Work to complete:
Print every line of the entries from the very first line up to and including the line with "einsteinium_source", copying each one without any change.

Material shown:

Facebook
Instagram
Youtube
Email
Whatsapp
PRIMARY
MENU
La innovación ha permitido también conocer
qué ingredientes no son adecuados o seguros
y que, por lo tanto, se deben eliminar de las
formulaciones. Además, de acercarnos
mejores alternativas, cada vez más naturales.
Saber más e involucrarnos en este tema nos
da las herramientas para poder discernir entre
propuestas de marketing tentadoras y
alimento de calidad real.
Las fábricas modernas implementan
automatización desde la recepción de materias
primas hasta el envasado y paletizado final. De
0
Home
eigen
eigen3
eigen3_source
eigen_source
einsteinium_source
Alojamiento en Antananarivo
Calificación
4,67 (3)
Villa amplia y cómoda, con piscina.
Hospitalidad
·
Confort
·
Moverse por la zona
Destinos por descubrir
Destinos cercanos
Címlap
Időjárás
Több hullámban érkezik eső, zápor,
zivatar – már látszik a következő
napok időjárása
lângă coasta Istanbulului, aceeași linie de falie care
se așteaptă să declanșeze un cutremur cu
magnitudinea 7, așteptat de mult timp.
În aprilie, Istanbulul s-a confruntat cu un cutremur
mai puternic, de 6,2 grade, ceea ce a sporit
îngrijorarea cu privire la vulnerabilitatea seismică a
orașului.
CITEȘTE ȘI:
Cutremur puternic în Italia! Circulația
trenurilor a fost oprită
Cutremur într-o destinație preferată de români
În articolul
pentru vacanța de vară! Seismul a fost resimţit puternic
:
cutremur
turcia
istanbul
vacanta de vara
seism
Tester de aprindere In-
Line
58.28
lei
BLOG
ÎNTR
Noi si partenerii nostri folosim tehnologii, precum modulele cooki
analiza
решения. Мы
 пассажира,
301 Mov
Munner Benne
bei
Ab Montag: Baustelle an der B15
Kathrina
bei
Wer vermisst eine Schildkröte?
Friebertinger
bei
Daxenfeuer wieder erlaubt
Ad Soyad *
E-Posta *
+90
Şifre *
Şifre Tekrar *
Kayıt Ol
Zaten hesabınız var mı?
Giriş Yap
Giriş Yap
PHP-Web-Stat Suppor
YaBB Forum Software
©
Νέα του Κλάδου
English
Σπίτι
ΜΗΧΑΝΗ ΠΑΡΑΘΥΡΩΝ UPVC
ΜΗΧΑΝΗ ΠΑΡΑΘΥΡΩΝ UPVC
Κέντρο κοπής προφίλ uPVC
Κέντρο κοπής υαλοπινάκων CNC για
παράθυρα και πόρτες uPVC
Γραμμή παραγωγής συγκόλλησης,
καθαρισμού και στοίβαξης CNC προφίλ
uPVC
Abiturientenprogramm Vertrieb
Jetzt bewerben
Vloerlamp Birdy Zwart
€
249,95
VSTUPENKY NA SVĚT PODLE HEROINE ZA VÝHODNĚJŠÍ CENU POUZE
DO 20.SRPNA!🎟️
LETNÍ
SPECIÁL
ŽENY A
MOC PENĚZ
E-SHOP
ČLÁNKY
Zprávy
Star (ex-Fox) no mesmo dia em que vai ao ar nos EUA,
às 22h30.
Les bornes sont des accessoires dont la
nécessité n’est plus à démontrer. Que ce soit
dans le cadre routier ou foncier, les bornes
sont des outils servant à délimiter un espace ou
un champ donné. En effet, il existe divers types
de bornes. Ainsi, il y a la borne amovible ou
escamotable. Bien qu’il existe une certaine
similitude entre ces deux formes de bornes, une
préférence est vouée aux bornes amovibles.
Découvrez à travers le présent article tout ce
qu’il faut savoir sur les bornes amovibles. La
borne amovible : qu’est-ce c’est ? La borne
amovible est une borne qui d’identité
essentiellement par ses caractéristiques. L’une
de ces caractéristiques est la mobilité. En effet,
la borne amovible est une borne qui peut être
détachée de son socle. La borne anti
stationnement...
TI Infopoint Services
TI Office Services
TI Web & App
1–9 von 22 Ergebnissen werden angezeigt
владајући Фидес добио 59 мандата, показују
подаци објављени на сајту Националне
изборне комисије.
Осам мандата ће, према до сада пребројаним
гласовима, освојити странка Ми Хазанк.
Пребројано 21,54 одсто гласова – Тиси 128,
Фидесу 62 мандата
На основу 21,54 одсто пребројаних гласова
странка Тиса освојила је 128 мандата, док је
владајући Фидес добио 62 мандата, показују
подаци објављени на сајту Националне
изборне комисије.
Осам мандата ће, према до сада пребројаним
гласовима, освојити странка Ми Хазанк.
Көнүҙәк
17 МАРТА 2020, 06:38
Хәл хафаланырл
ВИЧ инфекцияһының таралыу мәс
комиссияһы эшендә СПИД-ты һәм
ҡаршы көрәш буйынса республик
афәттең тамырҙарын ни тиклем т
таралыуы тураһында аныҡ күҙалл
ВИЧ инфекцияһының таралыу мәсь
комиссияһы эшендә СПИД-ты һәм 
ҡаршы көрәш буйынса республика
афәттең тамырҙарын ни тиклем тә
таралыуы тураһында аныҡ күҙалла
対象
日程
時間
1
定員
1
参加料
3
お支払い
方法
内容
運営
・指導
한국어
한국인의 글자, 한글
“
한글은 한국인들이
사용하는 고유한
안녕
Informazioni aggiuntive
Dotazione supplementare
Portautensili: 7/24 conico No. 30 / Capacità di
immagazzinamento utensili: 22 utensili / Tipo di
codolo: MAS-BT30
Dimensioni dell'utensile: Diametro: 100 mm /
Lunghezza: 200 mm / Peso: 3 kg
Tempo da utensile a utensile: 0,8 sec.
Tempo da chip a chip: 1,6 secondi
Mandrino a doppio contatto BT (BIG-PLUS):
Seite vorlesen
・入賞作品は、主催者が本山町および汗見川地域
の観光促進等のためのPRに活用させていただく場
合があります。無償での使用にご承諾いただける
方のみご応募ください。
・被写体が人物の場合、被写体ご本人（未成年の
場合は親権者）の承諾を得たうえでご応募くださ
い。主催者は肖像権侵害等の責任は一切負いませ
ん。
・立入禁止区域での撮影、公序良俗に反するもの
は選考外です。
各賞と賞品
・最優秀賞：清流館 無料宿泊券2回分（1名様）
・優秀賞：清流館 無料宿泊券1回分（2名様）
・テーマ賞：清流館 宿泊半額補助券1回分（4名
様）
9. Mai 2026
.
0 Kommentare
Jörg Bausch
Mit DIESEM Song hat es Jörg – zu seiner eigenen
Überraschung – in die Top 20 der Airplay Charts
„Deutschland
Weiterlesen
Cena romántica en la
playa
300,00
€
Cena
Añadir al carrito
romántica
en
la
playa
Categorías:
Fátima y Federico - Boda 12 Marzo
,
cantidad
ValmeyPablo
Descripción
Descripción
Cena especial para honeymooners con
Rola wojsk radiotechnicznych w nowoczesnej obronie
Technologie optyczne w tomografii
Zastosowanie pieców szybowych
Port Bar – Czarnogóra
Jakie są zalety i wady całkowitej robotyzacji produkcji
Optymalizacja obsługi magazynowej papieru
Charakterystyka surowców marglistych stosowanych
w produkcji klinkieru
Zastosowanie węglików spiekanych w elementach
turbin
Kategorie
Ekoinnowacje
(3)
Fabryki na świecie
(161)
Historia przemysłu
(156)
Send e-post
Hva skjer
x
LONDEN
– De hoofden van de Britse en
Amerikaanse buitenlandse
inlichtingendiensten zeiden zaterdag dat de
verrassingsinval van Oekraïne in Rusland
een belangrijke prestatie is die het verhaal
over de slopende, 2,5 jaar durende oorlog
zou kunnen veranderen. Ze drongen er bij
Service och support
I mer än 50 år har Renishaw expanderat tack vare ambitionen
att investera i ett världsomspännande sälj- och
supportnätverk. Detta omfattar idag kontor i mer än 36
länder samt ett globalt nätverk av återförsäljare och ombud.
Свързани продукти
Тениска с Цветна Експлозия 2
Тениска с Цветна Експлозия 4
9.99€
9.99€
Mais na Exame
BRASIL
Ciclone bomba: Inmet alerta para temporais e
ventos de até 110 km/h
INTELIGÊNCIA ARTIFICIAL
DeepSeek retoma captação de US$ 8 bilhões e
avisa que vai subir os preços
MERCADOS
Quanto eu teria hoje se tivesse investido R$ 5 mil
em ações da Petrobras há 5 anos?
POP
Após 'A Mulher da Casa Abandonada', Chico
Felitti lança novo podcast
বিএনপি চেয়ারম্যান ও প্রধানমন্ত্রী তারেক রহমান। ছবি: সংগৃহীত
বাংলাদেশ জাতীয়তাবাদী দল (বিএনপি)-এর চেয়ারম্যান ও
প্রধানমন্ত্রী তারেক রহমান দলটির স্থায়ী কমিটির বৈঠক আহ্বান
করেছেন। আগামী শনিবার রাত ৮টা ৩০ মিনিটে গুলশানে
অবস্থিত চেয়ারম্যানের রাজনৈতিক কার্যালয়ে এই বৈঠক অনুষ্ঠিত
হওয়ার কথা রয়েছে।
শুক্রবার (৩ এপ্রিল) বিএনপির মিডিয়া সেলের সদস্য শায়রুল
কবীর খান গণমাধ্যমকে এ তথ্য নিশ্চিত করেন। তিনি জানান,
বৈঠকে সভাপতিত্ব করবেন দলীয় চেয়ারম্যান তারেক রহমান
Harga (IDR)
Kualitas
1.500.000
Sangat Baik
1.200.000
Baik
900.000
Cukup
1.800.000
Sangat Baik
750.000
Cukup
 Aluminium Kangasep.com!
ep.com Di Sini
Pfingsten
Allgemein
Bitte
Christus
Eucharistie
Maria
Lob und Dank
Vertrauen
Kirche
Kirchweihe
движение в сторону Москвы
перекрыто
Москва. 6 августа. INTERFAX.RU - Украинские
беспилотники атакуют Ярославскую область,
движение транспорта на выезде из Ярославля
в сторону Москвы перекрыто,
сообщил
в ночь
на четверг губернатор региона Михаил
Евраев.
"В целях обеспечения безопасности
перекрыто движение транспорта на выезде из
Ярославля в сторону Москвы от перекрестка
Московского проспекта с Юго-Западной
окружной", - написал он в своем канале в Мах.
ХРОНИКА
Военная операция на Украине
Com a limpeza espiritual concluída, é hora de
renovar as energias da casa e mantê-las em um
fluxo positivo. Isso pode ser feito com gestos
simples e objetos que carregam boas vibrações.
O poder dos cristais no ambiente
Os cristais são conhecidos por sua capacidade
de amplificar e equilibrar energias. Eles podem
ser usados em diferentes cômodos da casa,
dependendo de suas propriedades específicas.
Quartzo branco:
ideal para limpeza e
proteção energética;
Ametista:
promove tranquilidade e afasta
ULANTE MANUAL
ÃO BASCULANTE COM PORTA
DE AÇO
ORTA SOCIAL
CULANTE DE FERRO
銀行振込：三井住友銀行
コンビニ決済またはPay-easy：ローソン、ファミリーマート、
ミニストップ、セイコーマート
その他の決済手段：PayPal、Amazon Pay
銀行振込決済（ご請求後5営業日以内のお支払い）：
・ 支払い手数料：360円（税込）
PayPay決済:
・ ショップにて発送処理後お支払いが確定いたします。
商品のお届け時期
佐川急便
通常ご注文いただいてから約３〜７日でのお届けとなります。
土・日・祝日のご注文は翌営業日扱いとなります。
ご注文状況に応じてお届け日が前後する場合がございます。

Answer section:
Facebook
Instagram
Youtube
Email
Whatsapp
PRIMARY
MENU
La innovación ha permitido también conocer
qué ingredientes no son adecuados o seguros
y que, por lo tanto, se deben eliminar de las
formulaciones. Además, de acercarnos
mejores alternativas, cada vez más naturales.
Saber más e involucrarnos en este tema nos
da las herramientas para poder discernir entre
propuestas de marketing tentadoras y
alimento de calidad real.
Las fábricas modernas implementan
automatización desde la recepción de materias
primas hasta el envasado y paletizado final. De
0
Home
eigen
eigen3
eigen3_source
eigen_source
einsteinium_source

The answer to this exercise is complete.